SPETTACOLO TRAGICOMICO-MUSICALE CON GLI ARTISTI SULL'ORLO DEL BARATRO

dall'opera di Karl Valentin, con contaminazioni
poetiche Brechtiane e musicali di Kurt Weill

 

Kurt Weill: armonie dure, dissonanti; melodie struggenti, ammiccanti, leggere. Ritmi da ballo, presentati sotto una lente deformante, grottesca. Questa musica, dal forte impatto drammatico crea uno straordinario anello di congiunzione tra due dimensioni culturali apparentemente distanti: l'asciutta poesia di Brecht e la comicità strampalata e irresistibile di Valentin.

Questi due artisti furono rappresentanti di due aspetti di una Germania viva, intelligente e ironica, caratteristiche che stavano per essere ghermite e annientate nel baratro della follia del nazismo.

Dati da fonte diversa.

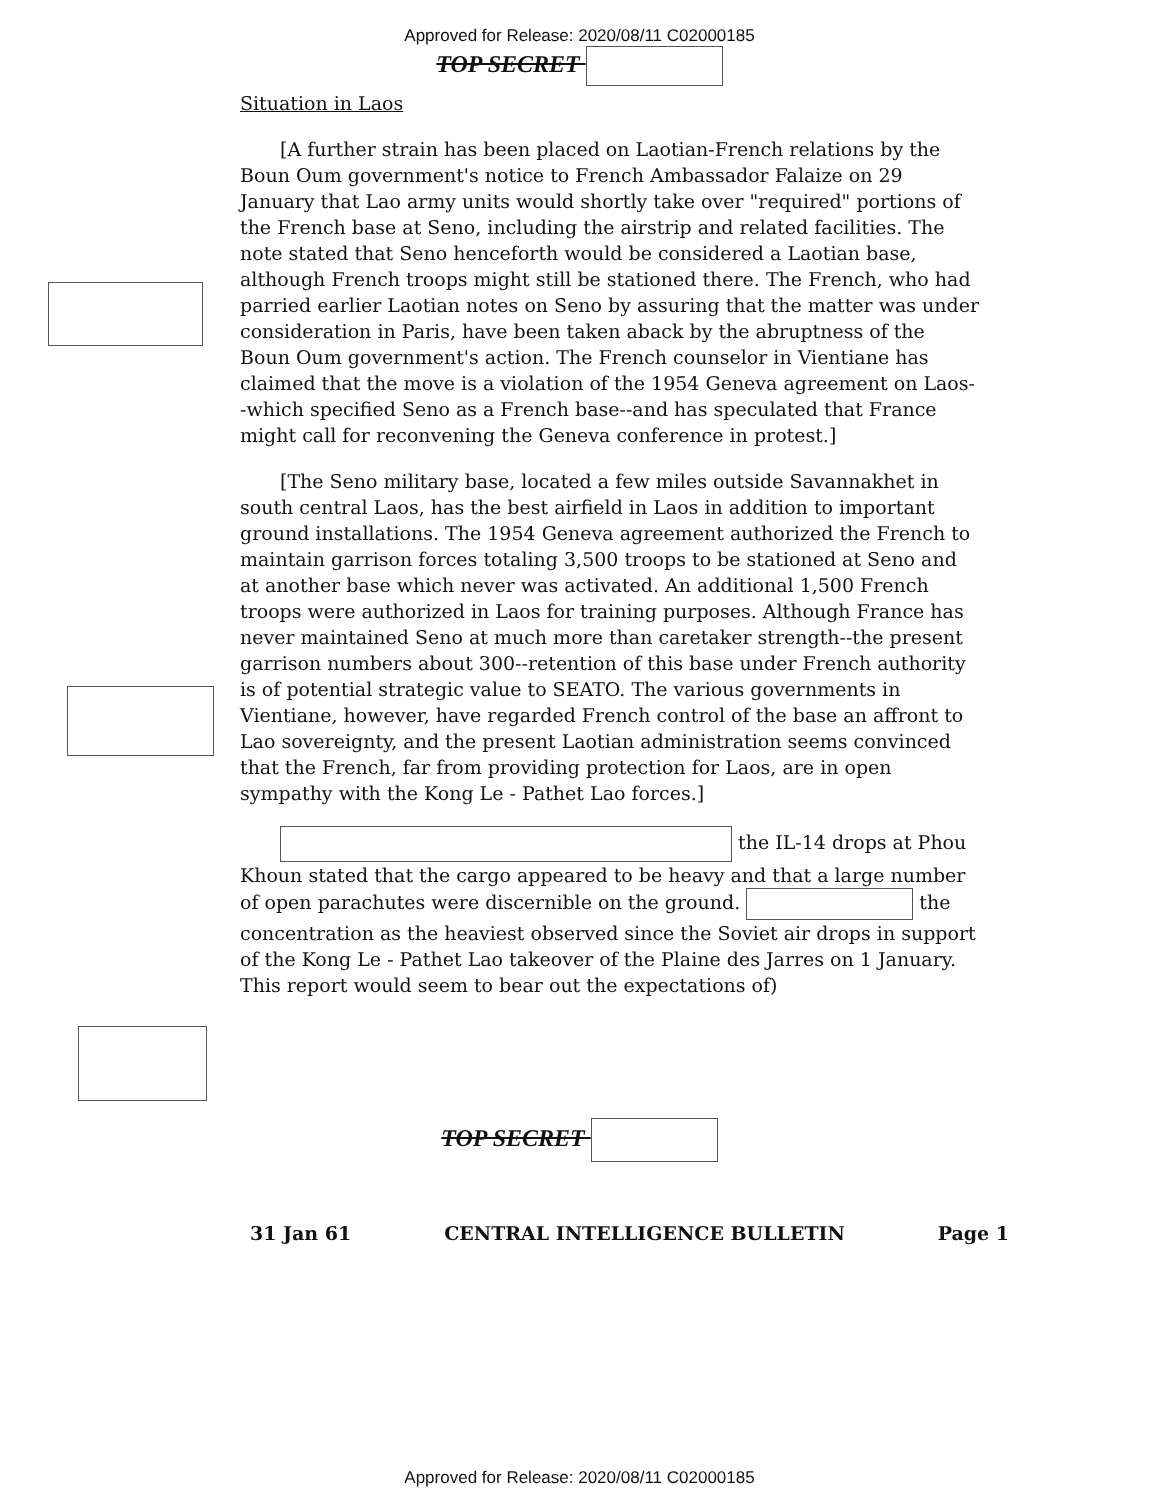Approved for Release: 2020/08/11 C02000185
TOP SECRET
Situation in Laos
[A further strain has been placed on Laotian-French relations by the Boun Oum government's notice to French Ambassador Falaize on 29 January that Lao army units would shortly take over "required" portions of the French base at Seno, including the airstrip and related facilities. The note stated that Seno henceforth would be considered a Laotian base, although French troops might still be stationed there. The French, who had parried earlier Laotian notes on Seno by assuring that the matter was under consideration in Paris, have been taken aback by the abruptness of the Boun Oum government's action. The French counselor in Vientiane has claimed that the move is a violation of the 1954 Geneva agreement on Laos--which specified Seno as a French base--and has speculated that France might call for reconvening the Geneva conference in protest.]
[The Seno military base, located a few miles outside Savannakhet in south central Laos, has the best airfield in Laos in addition to important ground installations. The 1954 Geneva agreement authorized the French to maintain garrison forces totaling 3,500 troops to be stationed at Seno and at another base which never was activated. An additional 1,500 French troops were authorized in Laos for training purposes. Although France has never maintained Seno at much more than caretaker strength--the present garrison numbers about 300--retention of this base under French authority is of potential strategic value to SEATO. The various governments in Vientiane, however, have regarded French control of the base an affront to Lao sovereignty, and the present Laotian administration seems convinced that the French, far from providing protection for Laos, are in open sympathy with the Kong Le - Pathet Lao forces.]
the IL-14 drops at Phou Khoun stated that the cargo appeared to be heavy and that a large number of open parachutes were discernible on the ground. the concentration as the heaviest observed since the Soviet air drops in support of the Kong Le - Pathet Lao takeover of the Plaine des Jarres on 1 January. This report would seem to bear out the expectations of)
TOP SECRET
31 Jan 61 CENTRAL INTELLIGENCE BULLETIN Page 1
Approved for Release: 2020/08/11 C02000185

Bertold Brecht, che prima di teorizzare il suo "teatro epico" fece gavetta nelle birrerie di Monaco dal maestro Karl Valentin (storiche fotografie lo ritraggono in scena nell'orchestra scombinata e bislacca del Tingel Tangel), fu maestro di drammaticità al tempo stesso surreale e iper-reale. Karl Valentin fu antesignano e inventore del Kabarett. Questa forma teatrale, attraverso una storia durata novant'anni di artisti e comici, prima nell'avanspettacolo, poi nella rivista e infine in televisione, arriva fino ai giorni nostri riproponendo lo stesso tipo di comicità graffiante, disarmante, a volte cattiva, o "demenziale", ma sempre attualissima dello stralunato e irriverente autore di Monaco.

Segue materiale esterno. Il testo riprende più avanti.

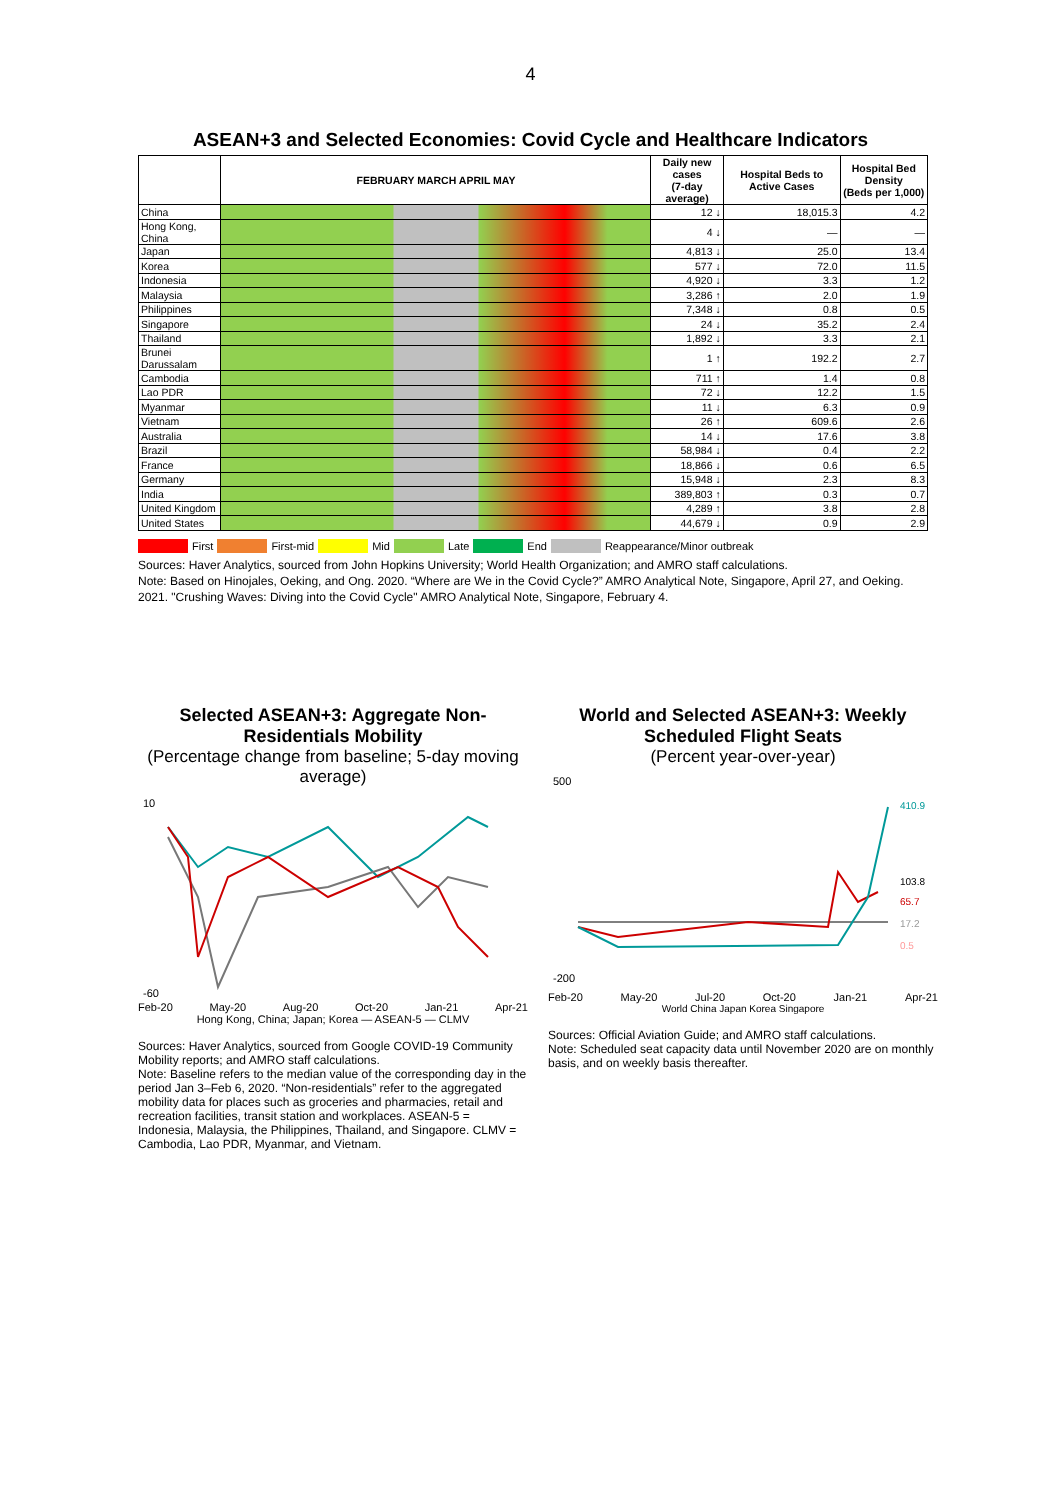4
ASEAN+3 and Selected Economies: Covid Cycle and Healthcare Indicators
| | FEBRUARY MARCH APRIL MAY | Daily new cases (7-day average) | Hospital Beds to Active Cases | Hospital Bed Density (Beds per 1,000) |
| --- | --- | --- | --- | --- |
| China | | 12 ↓ | 18,015.3 | 4.2 |
| Hong Kong, China | | 4 ↓ | — | — |
| Japan | | 4,813 ↓ | 25.0 | 13.4 |
| Korea | | 577 ↓ | 72.0 | 11.5 |
| Indonesia | | 4,920 ↓ | 3.3 | 1.2 |
| Malaysia | | 3,286 ↑ | 2.0 | 1.9 |
| Philippines | | 7,348 ↓ | 0.8 | 0.5 |
| Singapore | | 24 ↓ | 35.2 | 2.4 |
| Thailand | | 1,892 ↓ | 3.3 | 2.1 |
| Brunei Darussalam | | 1 ↑ | 192.2 | 2.7 |
| Cambodia | | 711 ↑ | 1.4 | 0.8 |
| Lao PDR | | 72 ↓ | 12.2 | 1.5 |
| Myanmar | | 11 ↓ | 6.3 | 0.9 |
| Vietnam | | 26 ↑ | 609.6 | 2.6 |
| Australia | | 14 ↓ | 17.6 | 3.8 |
| Brazil | | 58,984 ↓ | 0.4 | 2.2 |
| France | | 18,866 ↓ | 0.6 | 6.5 |
| Germany | | 15,948 ↓ | 2.3 | 8.3 |
| India | | 389,803 ↑ | 0.3 | 0.7 |
| United Kingdom | | 4,289 ↑ | 3.8 | 2.8 |
| United States | | 44,679 ↓ | 0.9 | 2.9 |
First First-mid Mid Late End Reappearance/Minor outbreak
Sources: Haver Analytics, sourced from John Hopkins University; World Health Organization; and AMRO staff calculations.
Note: Based on Hinojales, Oeking, and Ong. 2020. “Where are We in the Covid Cycle?” AMRO Analytical Note, Singapore, April 27, and Oeking. 2021. "Crushing Waves: Diving into the Covid Cycle" AMRO Analytical Note, Singapore, February 4.
Selected ASEAN+3: Aggregate Non-Residentials Mobility
(Percentage change from baseline; 5-day moving average)
10
-60
Feb-20 May-20 Aug-20 Oct-20 Jan-21 Apr-21
Hong Kong, China; Japan; Korea — ASEAN-5 — CLMV
Sources: Haver Analytics, sourced from Google COVID-19 Community Mobility reports; and AMRO staff calculations.
Note: Baseline refers to the median value of the corresponding day in the period Jan 3–Feb 6, 2020. “Non-residentials” refer to the aggregated mobility data for places such as groceries and pharmacies, retail and recreation facilities, transit station and workplaces. ASEAN-5 = Indonesia, Malaysia, the Philippines, Thailand, and Singapore. CLMV = Cambodia, Lao PDR, Myanmar, and Vietnam.
World and Selected ASEAN+3: Weekly Scheduled Flight Seats
(Percent year-over-year)
500
-200
410.9
103.8
65.7
17.2
0.5
Feb-20 May-20 Jul-20 Oct-20 Jan-21 Apr-21
World China Japan Korea Singapore
Sources: Official Aviation Guide; and AMRO staff calculations.
Note: Scheduled seat capacity data until November 2020 are on monthly basis, and on weekly basis thereafter.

Dalla contaminazione tra questi autori scaturisce l'originale spettacolo proposto da Accademia Attori. Guidati da Silvia Derossi e da Sergio Chiorino ecco in scena 16 allievi ed ex-allievi della scuola di recitazione di Torino e Rivoli Una compagine di attori che abbandonano il rigore dei classici affrontati negli anni di studio per calarsi negli improbabili e umanissimi personaggi dell'epopea di Valentin, fino a diventare dei clown musicali che in scena cantano, suonano, recitano e ballano.

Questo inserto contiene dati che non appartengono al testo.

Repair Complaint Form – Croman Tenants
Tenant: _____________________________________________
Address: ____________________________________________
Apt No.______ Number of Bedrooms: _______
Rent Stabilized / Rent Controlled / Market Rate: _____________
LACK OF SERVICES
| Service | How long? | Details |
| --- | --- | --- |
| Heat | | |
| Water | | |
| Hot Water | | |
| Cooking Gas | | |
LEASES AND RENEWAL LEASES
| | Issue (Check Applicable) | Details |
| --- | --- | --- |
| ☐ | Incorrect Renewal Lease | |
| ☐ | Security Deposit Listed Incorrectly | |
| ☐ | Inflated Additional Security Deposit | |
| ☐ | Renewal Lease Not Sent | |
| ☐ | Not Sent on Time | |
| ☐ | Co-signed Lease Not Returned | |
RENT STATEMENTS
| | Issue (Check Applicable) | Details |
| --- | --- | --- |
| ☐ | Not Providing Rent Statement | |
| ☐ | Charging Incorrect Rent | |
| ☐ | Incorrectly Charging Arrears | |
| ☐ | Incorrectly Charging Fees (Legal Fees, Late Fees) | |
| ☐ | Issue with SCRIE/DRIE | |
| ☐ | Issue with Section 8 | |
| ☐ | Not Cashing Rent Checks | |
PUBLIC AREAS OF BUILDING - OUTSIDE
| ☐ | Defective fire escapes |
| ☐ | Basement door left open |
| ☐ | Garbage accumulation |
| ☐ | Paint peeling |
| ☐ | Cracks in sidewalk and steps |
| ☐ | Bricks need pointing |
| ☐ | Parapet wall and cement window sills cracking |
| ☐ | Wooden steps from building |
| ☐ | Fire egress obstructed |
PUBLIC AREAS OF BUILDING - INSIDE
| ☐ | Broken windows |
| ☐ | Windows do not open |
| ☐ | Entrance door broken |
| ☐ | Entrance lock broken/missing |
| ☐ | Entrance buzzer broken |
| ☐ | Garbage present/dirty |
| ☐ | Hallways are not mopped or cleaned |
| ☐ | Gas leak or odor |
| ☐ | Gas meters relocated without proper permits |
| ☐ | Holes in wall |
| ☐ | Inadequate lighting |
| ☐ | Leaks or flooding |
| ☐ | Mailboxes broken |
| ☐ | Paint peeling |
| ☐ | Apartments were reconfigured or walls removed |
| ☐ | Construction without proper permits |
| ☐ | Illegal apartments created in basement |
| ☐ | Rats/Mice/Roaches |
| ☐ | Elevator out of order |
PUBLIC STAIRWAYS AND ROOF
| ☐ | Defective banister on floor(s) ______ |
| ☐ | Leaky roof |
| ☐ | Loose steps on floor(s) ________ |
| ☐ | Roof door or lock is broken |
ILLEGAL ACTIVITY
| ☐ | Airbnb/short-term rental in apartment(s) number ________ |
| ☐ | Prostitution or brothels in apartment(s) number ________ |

Uno spettacolo divertentissimo dove però la comicità si scontra con la realtà, tragica per l'epoca in cui questi testi vennero scritti, durante l'avvento del nazismo e alla vigilia della seconda guerra mondiale. Un disperato tentativo di riportare alla ragione con l'ironia e la denuncia un popolo e la sua classe dirigente annebbiata dalla sete di conquista. Temi sempre drammaticamente e orribilmente attuali.